··· SUPPLIED DATA

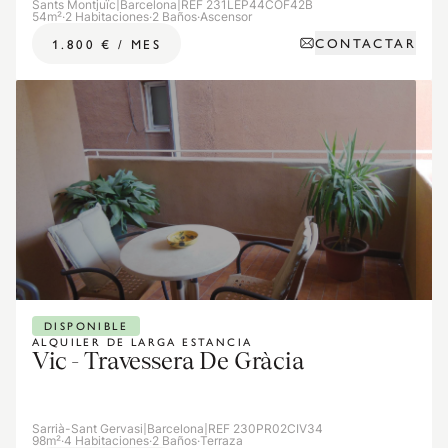
Sants Montjuïc
|
Barcelona
|
REF 231LEP44COF42B
54m²
·
2 Habitaciones
·
2 Baños
·
Ascensor
CONTACTAR
1.800 €
/
MES
DISPONIBLE
ALQUILER DE LARGA ESTANCIA
Vic - Travessera De Gràcia
Sarrià-Sant Gervasi
|
Barcelona
|
REF 230PR02CIV34
98m²
·
4 Habitaciones
·
2 Baños
·
Terraza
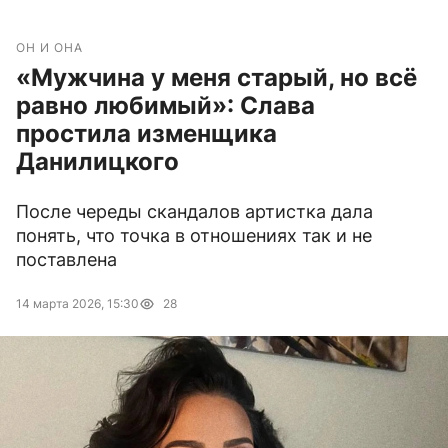
ОН И ОНА
«Мужчина у меня старый, но всё
равно любимый»: Слава
простила изменщика
Данилицкого
После череды скандалов артистка дала
понять, что точка в отношениях так и не
поставлена
14 марта 2026, 15:30
28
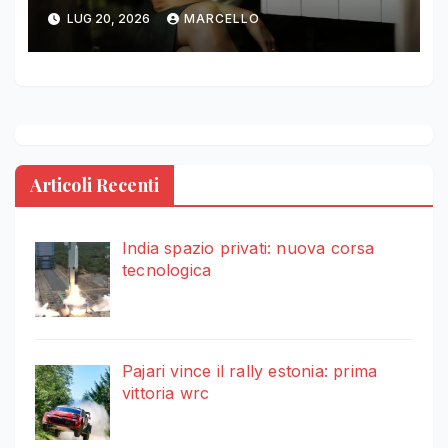
LUG 20, 2026
MARCELLO
Articoli Recenti
India spazio privati: nuova corsa
tecnologica
Pajari vince il rally estonia: prima
vittoria wrc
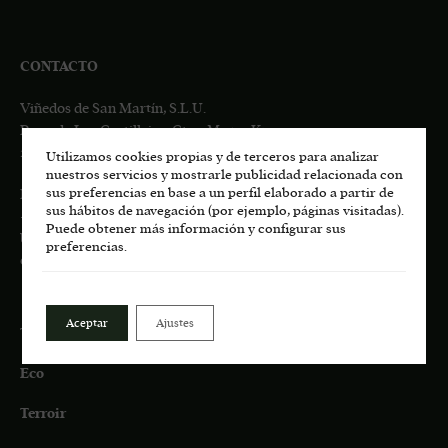
CONTACTO
Viñedos de San Martín, S.L.U.
Pago de Los Castillejos, Ctra. M-541 Km 4,7
28680 San Martín de Valdeiglesias, MADRID
Utilizamos cookies propias y de terceros para analizar
nuestros servicios y mostrarle publicidad relacionada con
sus preferencias en base a un perfil elaborado a partir de
Información general:
sus hábitos de navegación (por ejemplo, páginas visitadas).
+34
617 00 75 77
Puede obtener más información y configurar sus
bodega.lasmoradas@grupoenate.es
preferencias.
enoturismo.lasmoradas@grupoenate.es
Aceptar
Ajustes
Tienda
Eco
Terroir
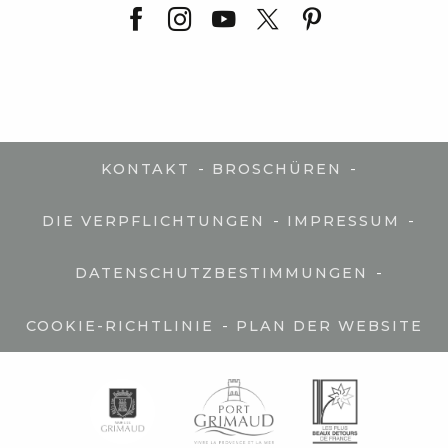
-
-
KONTAKT
BROSCHÜREN
-
-
DIE VERPFLICHTUNGEN
IMPRESSUM
-
DATENSCHUTZBESTIMMUNGEN
-
COOKIE-RICHTLINIE
PLAN DER WEBSITE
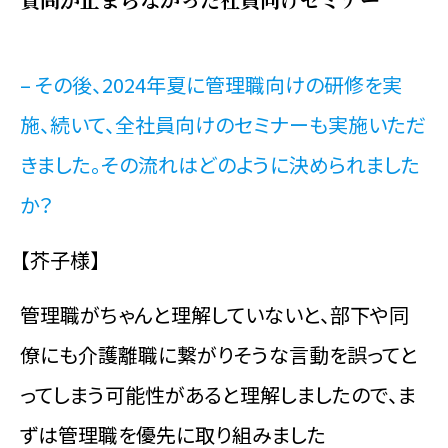
– その後、2024年夏に管理職向けの研修を実
施、続いて、全社員向けのセミナーも実施いただ
きました。その流れはどのように決められました
か？
【芥子様】
管理職がちゃんと理解していないと、部下や同
僚にも介護離職に繋がりそうな言動を誤ってと
ってしまう可能性があると理解しましたので、ま
ずは管理職を優先に取り組みました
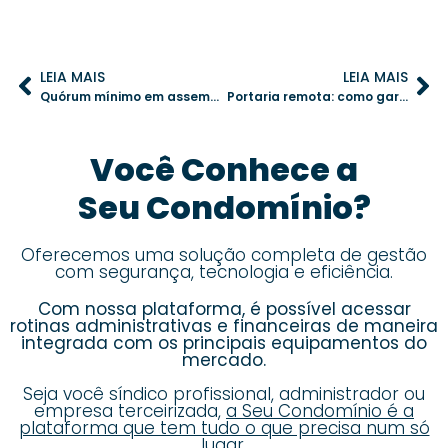
LEIA MAIS
LEIA MAIS
Quórum mínimo em assembleias: como garantir participação ativa dos moradores
Portaria remota: como garantir segurança e controle com um software eficiente
Você Conhece a
Seu Condomínio?
Oferecemos uma solução completa de gestão
com segurança, tecnologia e eficiência.
Com nossa plataforma, é possível acessar
rotinas administrativas e financeiras de maneira
integrada com os principais equipamentos do
mercado.
Seja você síndico profissional, administrador ou
empresa terceirizada,
a Seu Condomínio é a
plataforma que tem tudo o que precisa num só
lugar.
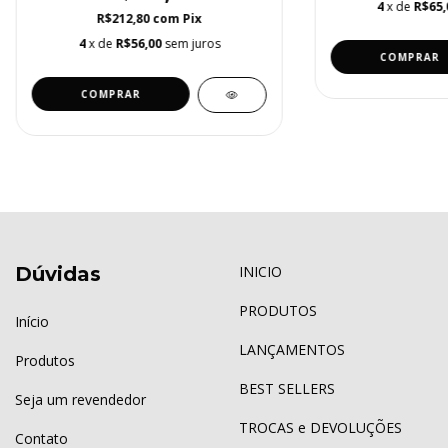
4
x de
R$65,
R$212,80
com
Pix
4
x de
R$56,00
sem juros
COMPRAR
COMPRAR
Dúvidas
INICIO
PRODUTOS
Início
LANÇAMENTOS
Produtos
BEST SELLERS
Seja um revendedor
TROCAS e DEVOLUÇÕES
Contato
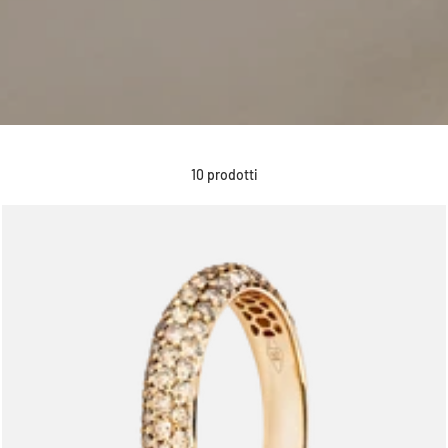
10 prodotti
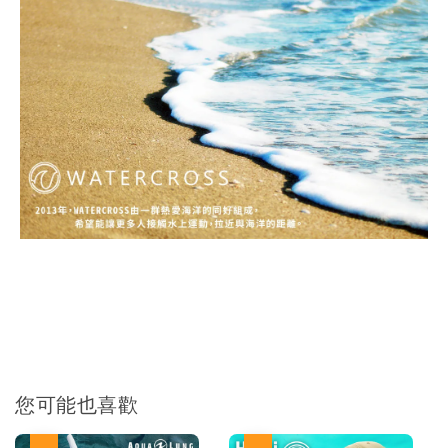
您可能也喜歡
優惠
優惠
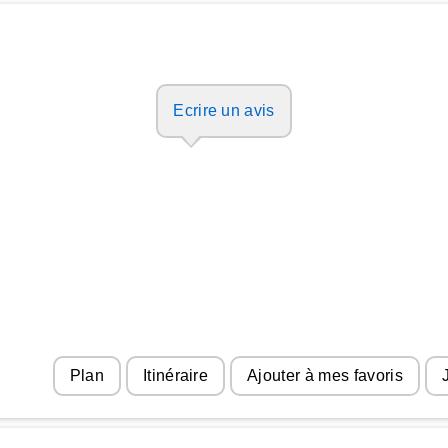
Ecrire un avis
Plan
Itinéraire
Ajouter à mes favoris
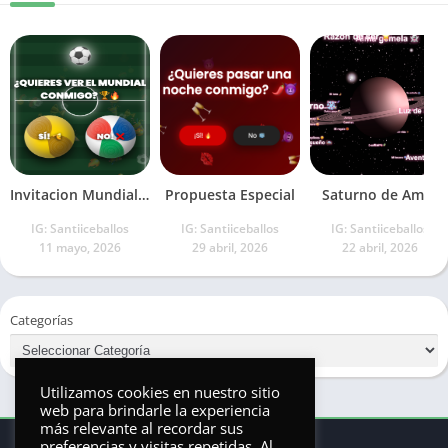
Invitacion Mundialista
Propuesta Especial
Saturno de Amor
IG: Santiiceballos
IG: Santiiceballos
IG: Santiiceballos
11 mayo, 2026
29 abril, 2026
22 abril, 2026
Categorías
Utilizamos cookies en nuestro sitio
web para brindarle la experiencia
más relevante al recordar sus
preferencias y visitas repetidas. Al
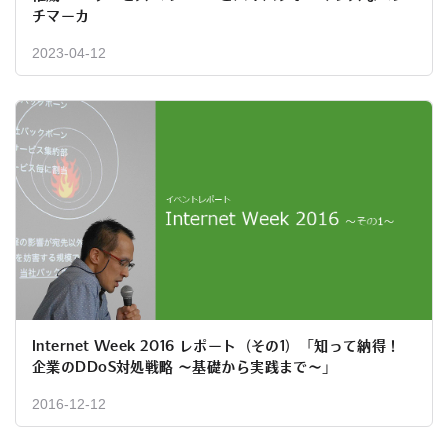
チマーカ
2023-04-12
Internet Week 2016 レポート（その1）「知って納得！
企業のDDoS対処戦略 ～基礎から実践まで～」
2016-12-12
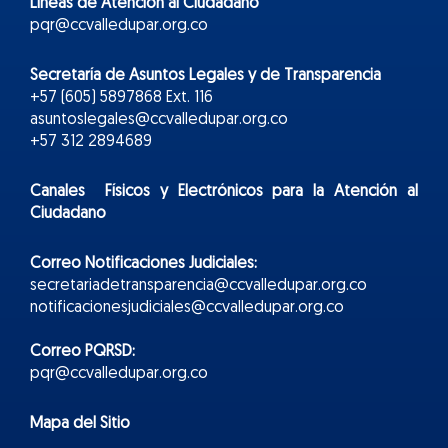
Líneas de Atención al Ciudadano
pqr@ccvalledupar.org.co
Secretaría de Asuntos Legales y de Transparencia
+57 (605) 5897868 Ext. 116
asuntoslegales@ccvalledupar.org.co
+57 312 2894689
Canales Físicos y
Electr
ónicos
para la Atención al
Ciudadano
Correo Notificaciones Judiciales:
secretariadetransparencia@ccvalledupar.org.co
notificacionesjudiciales@ccvalledupar.org.co
Correo PQRSD:
pqr@ccvalledupar.org.co
Mapa del Sitio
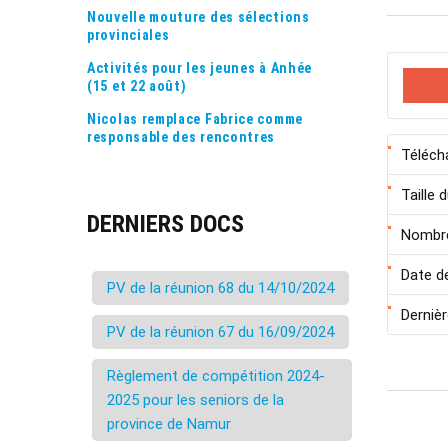
Nouvelle mouture des sélections
provinciales
Activités pour les jeunes à Anhée
(15 et 22 août)
Nicolas remplace Fabrice comme
responsable des rencontres
Téléch
Taille d
DERNIERS DOCS
Nombre
Date d
PV de la réunion 68 du 14/10/2024
Dernièr
PV de la réunion 67 du 16/09/2024
Règlement de compétition 2024-
2025 pour les seniors de la
province de Namur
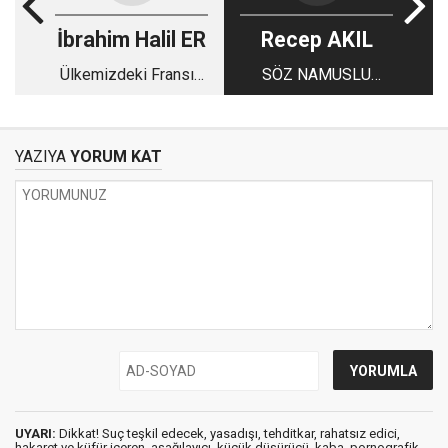
İbrahim Halil ER
Recep AKIL
Ülkemizdeki Fransız
SÖZ NAMUSLU
Okullar
ADAMIN AĞZINDA
NAMUSTUR
YAZIYA
YORUM KAT
UYARI:
Dikkat! Suç teşkil edecek, yasadışı, tehditkar, rahatsız edici,
hakaret ve küfür içeren, aşağılayıcı, küçük düşürücü, kaba, pornografik,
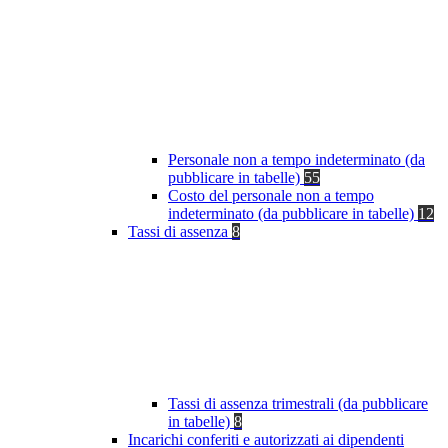
Personale non a tempo indeterminato (da
pubblicare in tabelle)
55
Costo del personale non a tempo
indeterminato (da pubblicare in tabelle)
12
Tassi di assenza
8
Tassi di assenza trimestrali (da pubblicare
in tabelle)
8
Incarichi conferiti e autorizzati ai dipendenti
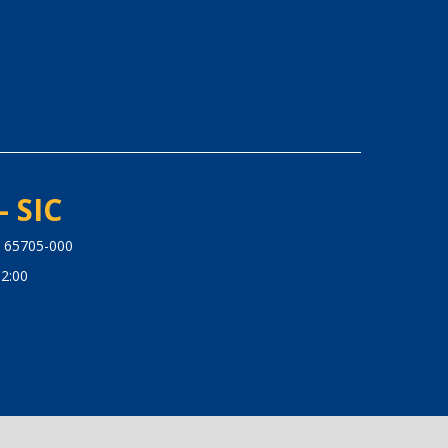
- SIC
: 65705-000
2:00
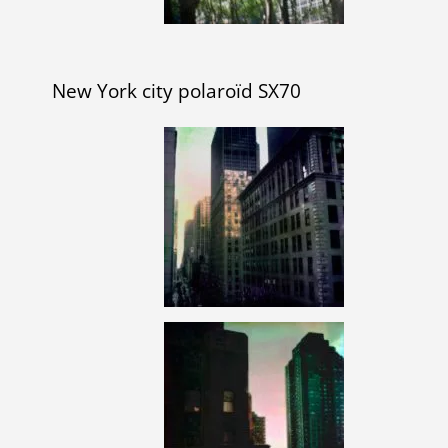
New York city polaroïd SX70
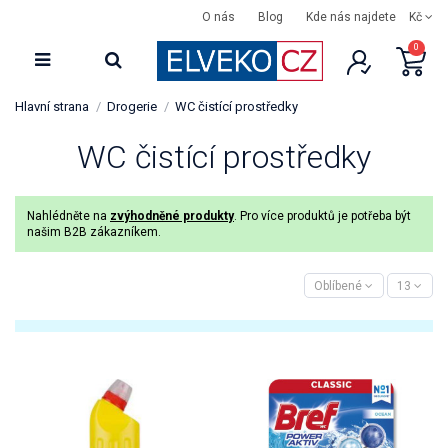
O nás
Blog
Kde nás najdete
Kč
0
Hlavní strana
Drogerie
WC čistící prostředky
WC čistící prostředky
Nahlédněte na
zvýhodněné produkty
. Pro více produktů je potřeba být
našim B2B zákazníkem.
Oblíbené
13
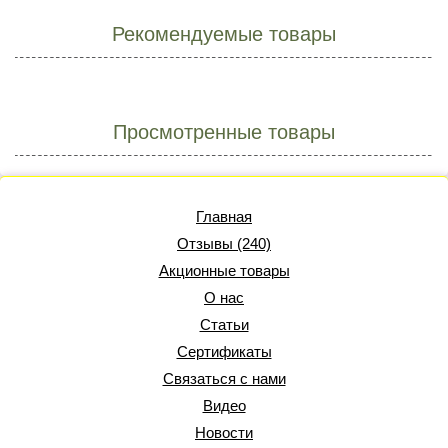
Рекомендуемые товары
Просмотренные товары
Главная
Отзывы (240)
Акционные товары
О нас
Статьи
Сертификаты
Связаться с нами
Видео
Новости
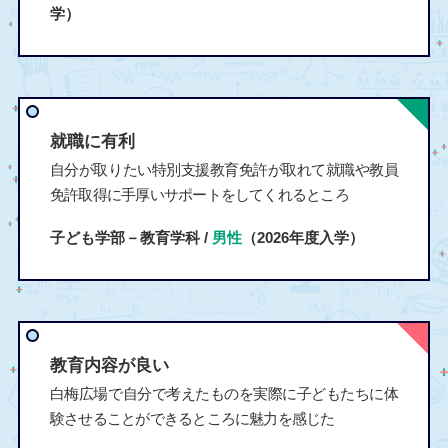
学）
就職に有利
自分が取りたい特別支援教育免許が取れて就職や教員
免許取得に手厚いサポートをしてくれるところ
子ども学部－教育学科 /
男性
（2026年度入学）
教育内容が良い
白梅広場で自分で考えたものを実際に子どもたちに体
験させることができるところに魅力を感じた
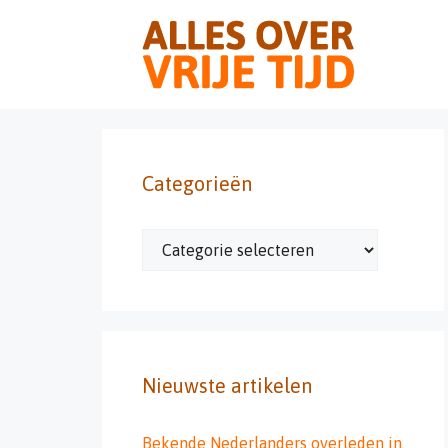
Ga
naar
de
inhoud
Categorieën
Categorieën
Nieuwste artikelen
Bekende Nederlanders overleden in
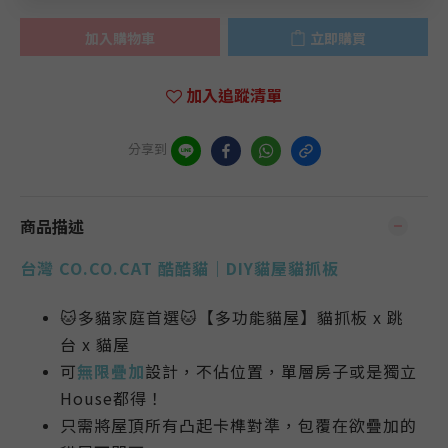
加入購物車
立即購買
加入追蹤清單
分享到
商品描述
台灣 CO.CO.CAT 酷酷貓｜DIY貓屋貓抓板
🐱
多貓家庭首選
🐱
【多功能貓屋】貓抓板 x 跳
台
x 貓屋
可
無限疊加
設計
，不佔位置，單層房子或是獨立
House都得！
只需將屋頂所有凸起卡榫對準，包覆在欲疊加的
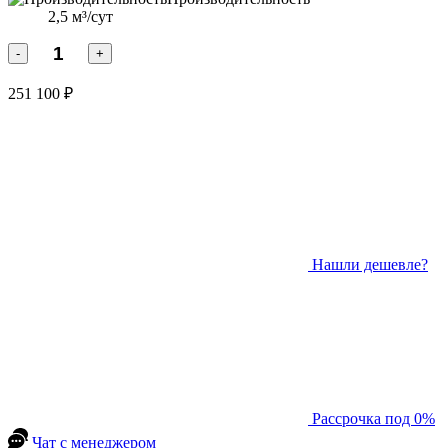
2,5 м³/сут
-
+
251 100 ₽
Нашли дешевле?
Рассрочка под 0%
Чат с менеджером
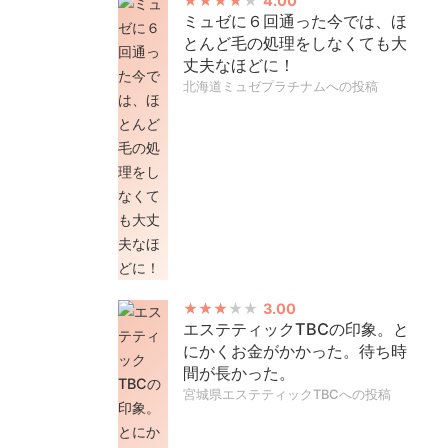
4.00
ミュゼに６回通った今では、ほ
とんど毛の処理をしなくても大
丈夫なほどに！
北海道ミュゼプラチナムへの投稿
3.00
エステティックTBCの印象。と
にかくお金がかかった。待ち時
間が長かった。
宮城県エステティックTBCへの投稿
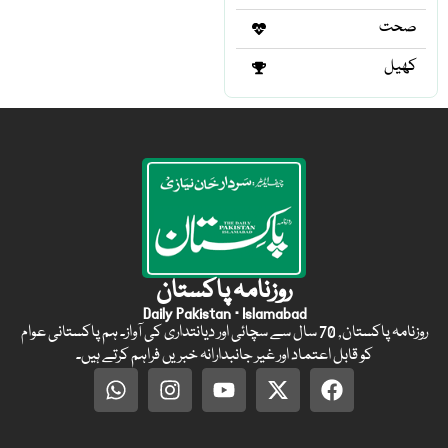
صحت
کھیل
روزنامہ پاکستان
Daily Pakistan · Islamabad
روزنامہ پاکستان, 70 سال سے سچائی اور دیانتداری کی آواز۔ ہم پاکستانی عوام
کو قابل اعتماد اور غیر جانبدارانہ خبریں فراہم کرتے ہیں۔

······

→ TASK DETAILS
What you should repeat exactly is the run of lines from the top of the listing above through the line with "nuestros servicios y", without pictures.

→ RESULT BELOW
Sants Montjuïc
|
Barcelona
|
REF 231LEP44COF42B
54m²
·
2 Habitaciones
·
2 Baños
·
Ascensor
CONTACTAR
1.800 €
/
MES
DISPONIBLE
ALQUILER DE LARGA ESTANCIA
Vic - Travessera De Gràcia
Sarrià-Sant Gervasi
|
Barcelona
|
REF 230PR02CIV34
98m²
·
4 Habitaciones
·
2 Baños
·
Terraza
ОН И ОНА
«Мужчина у меня старый, но всё
равно любимый»: Слава
простила изменщика
Данилицкого
После череды скандалов артистка дала
понять, что точка в отношениях так и не
поставлена
14 марта 2026, 15:30
28
LUG 20, 2026
MARCELLO
Articoli Recenti
India spazio privati: nuova corsa
tecnologica
Pajari vince il rally estonia: prima
vittoria wrc
CONTACTO
Viñedos de San Martín, S.L.U.
Pago de Los Castillejos, Ctra. M-541 Km 4,7
28680 San Martín de Valdeiglesias, MADRID
Utilizamos cookies propias y de terceros para analizar
nuestros servicios y mostrarle publicidad relacionada con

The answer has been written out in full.